A trip to the local park is a beloved and relatively frequent outing in most children’s lives. From the slides and swings to the monkey bars and merry-go-rounds, parks departments offer youngsters both fun and the opportunity to socialize with others.
During the last few generations, however, issues surrounding youths’ social and entertainment media addictions, along with childhood obesity, have infringed on the healthy habit of frequenting a park. New programs have sprung into existence to promote physical activity and healthy social engagement among all ages: Unfortunately, not enough of them are designed for or are appealing to the preteen and adolescent demographic.
Without adequate guidance and positive stimulation for youth, communities are prone to higher rates of juvenile crime. These offenses can include, but are not limited to:
- Theft and destruction of property
- Drug use and distribution
- Gang activity
- Violent crime
The Florida’s State Attorney’s Office found that approximately 90 percent of juvenile offenses involved youth between the ages of 13–18. In 2000, there were 2,373 documented juvenile offenses in the county of Alachua alone.
A number of factors can contribute to such figures.
- Extremely permissive or authoritarian parenting style
- Unfavorable peer group association
- Low socioeconomic status
- Poor educational performance
- Certain mental health issues
In response, the Gainesville Arts and Parks Foundation, Gainesville Police Department, the Parks, Recreation & Cultural Affairs Department and the Florida State Attorney’s Office teamed up to create the Summer Heatwave program. Shannon Keleher, Gainesville parks’ recreation manager, said the 2008 experiment was originally developed and funded to serve approximately 200 at-risk teen citizens of Gainesville and Alachua County. Since then, it has seen measurable success.
“The Summer Heatwave program is currently featured as a best practice for building partnerships and community impact by the National Recreation and Park Association,” said Keleher.
Summer Heatwave offers a variety of beneficial and engaging activities during the summer, when school is out. Among these are monthly pool parties, structured team sports complete with a basketball league and teen lounges for socializing in the evening hours.
The program is free of charge to participants. The only requirements for joining are to meet the age specifications, be enrolled in school and attend Character Counts, a nationally sponsored program featuring a life skills curriculum developed by the PRCA that encourages positive development and engagement between the police department and community.
All lessons are built around the six pillars of the Character Counts program: trustworthiness, respect, responsibility, fairness, caring and citizenship.
“The participants also receive training in such life skills as opening a bank account and applying for employment,” said Keleher.
Hours of operation are 5–10 p.m., Monday through Friday, with special events taking place various Saturdays.
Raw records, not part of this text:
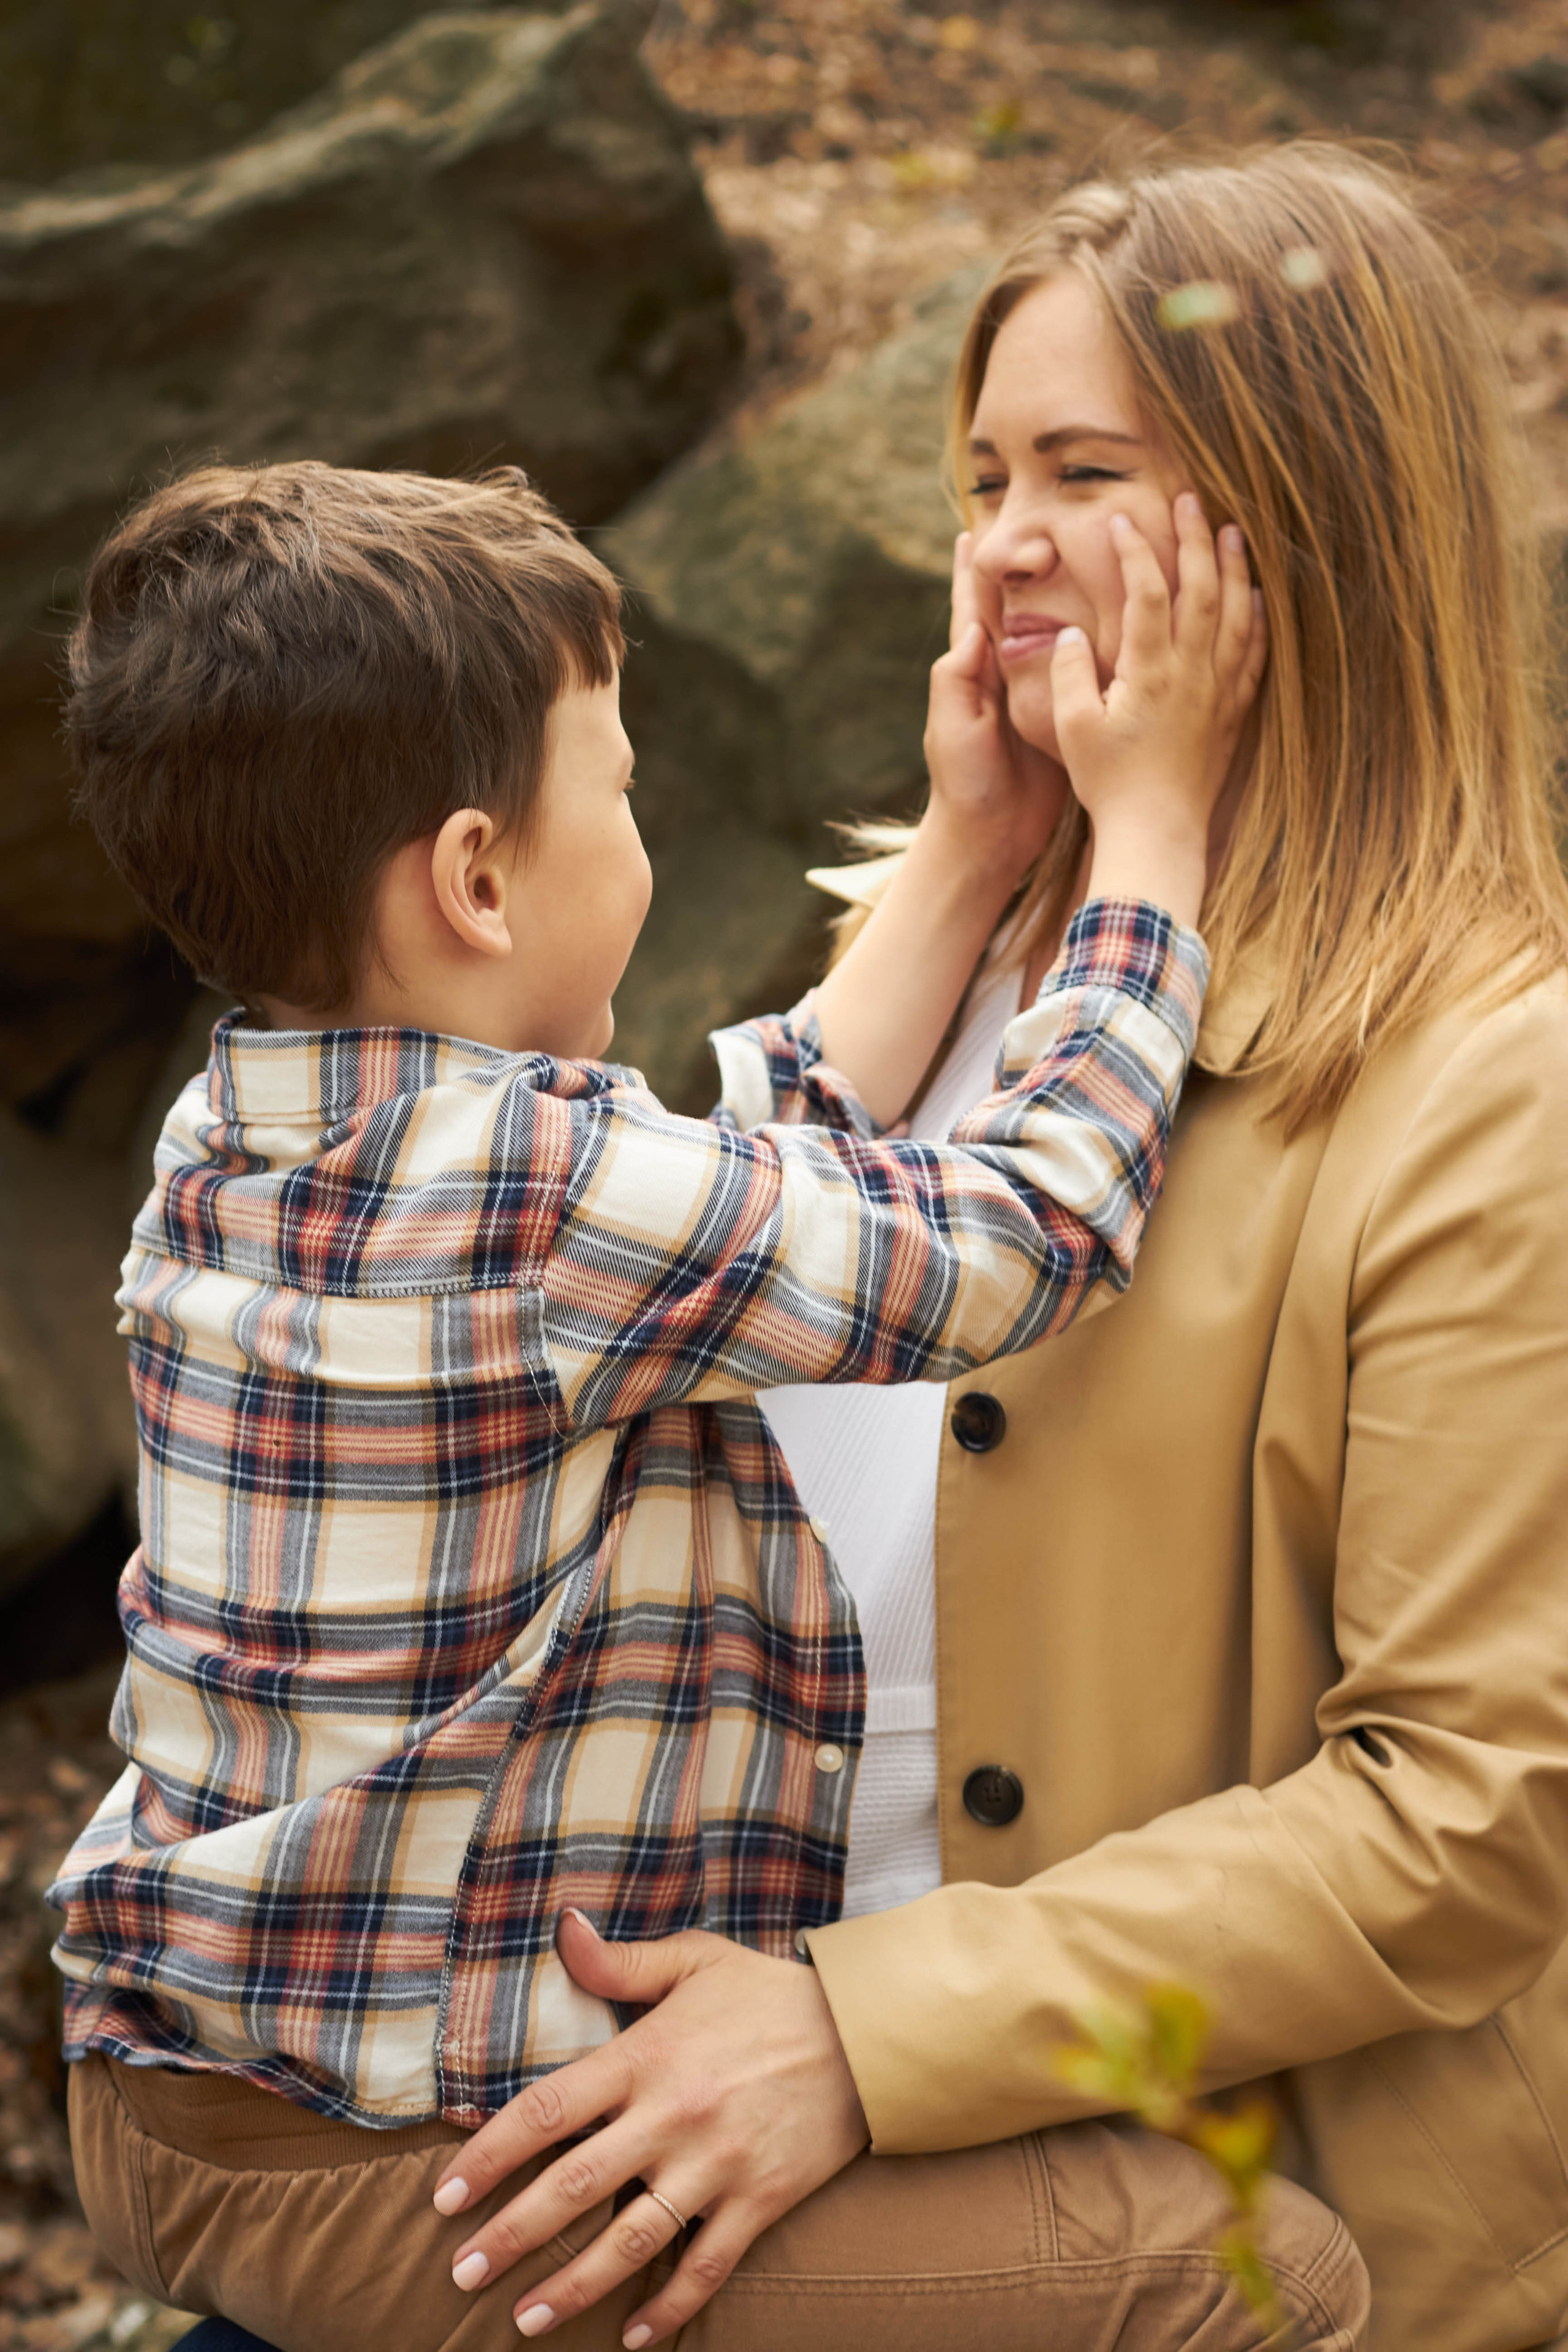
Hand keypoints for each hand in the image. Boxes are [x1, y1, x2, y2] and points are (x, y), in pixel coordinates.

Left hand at [433, 1913, 869, 2345]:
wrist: (864, 2031)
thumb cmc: (767, 1993)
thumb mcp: (694, 1961)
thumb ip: (621, 1961)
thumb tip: (563, 1928)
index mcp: (646, 2057)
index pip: (546, 2111)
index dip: (488, 2156)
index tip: (446, 2195)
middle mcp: (672, 2116)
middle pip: (572, 2187)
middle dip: (509, 2237)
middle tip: (460, 2274)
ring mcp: (716, 2164)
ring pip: (631, 2241)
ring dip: (572, 2286)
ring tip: (525, 2319)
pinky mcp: (759, 2199)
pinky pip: (705, 2266)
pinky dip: (667, 2308)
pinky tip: (633, 2336)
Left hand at [923, 531, 1069, 887]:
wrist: (991, 837)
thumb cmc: (965, 782)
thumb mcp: (953, 728)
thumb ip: (957, 679)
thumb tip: (972, 627)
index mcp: (975, 672)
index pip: (972, 608)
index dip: (974, 570)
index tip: (978, 529)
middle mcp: (1005, 678)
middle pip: (1016, 611)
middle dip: (1026, 572)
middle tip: (1044, 527)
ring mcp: (1036, 698)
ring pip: (1055, 638)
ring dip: (1071, 602)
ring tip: (1093, 561)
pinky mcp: (1063, 720)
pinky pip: (1082, 676)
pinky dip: (1095, 648)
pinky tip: (1120, 624)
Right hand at [1052, 494, 1267, 926]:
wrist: (1157, 832)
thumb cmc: (1108, 783)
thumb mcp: (1072, 727)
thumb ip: (1070, 674)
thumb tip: (1071, 633)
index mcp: (1148, 672)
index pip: (1146, 592)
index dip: (1136, 550)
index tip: (1122, 522)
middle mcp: (1191, 673)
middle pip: (1202, 589)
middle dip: (1196, 539)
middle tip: (1191, 501)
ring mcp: (1218, 691)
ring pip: (1237, 614)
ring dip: (1235, 568)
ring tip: (1232, 532)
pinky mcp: (1233, 712)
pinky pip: (1255, 655)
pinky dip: (1260, 619)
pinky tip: (1259, 597)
The schedule is strategically designed to keep the program available to youth during hours when juvenile crime peaks.
Gretchen Casey, director of victim services at the Florida Office of the State Attorney, 8th Judicial Circuit, documented through court records that since Summer Heatwave began, the occurrence of juvenile crime has seen a steadier decrease than during the years prior to its implementation. Specifically, Alachua County saw a 40 percent decline in crimes committed by the adolescent population within the first six years of the program’s influence.
Keleher reported that heading into summer 2016, Summer Heatwave can expect to continue serving approximately 500–525 at-risk youth — a capacity that has more than doubled since the program was founded.
So how does Summer Heatwave continue to grow in both resources and accommodation if joining remains free to participants? In 2015, it cost approximately $61 per participant to operate the program. Expenses included jerseys; officials and trophies for sports teams; food and drink for pool parties; materials and supplies for teen lounges; and transportation costs for members pursuing further education by touring colleges and universities throughout the state. Heatwave’s Mickle Pool also received a $152,000 upgrade in 2015.
“Funding is made possible by the city of Gainesville’s general fund, with both the PRCA and GPD contributing money and inkind services,” said Keleher. “We have done a crowdfunding campaign in the past and have also received donations to help supplement the money PRCA and GPD allocated.”
Parks and recreation departments have had a successful hand in reducing juvenile crime all across the country. Not only have their programs been valuable to youths, but to the whole community.
“A lot of times we hear members of the community complaining about the amount of money spent on park and recreation programs,” reported Mary Eysendach, director of Conservatories in the Chicago Park District. “What people need to understand is that those investments are returned tenfold in terms of saving money not spent on traditional crime deterrents.”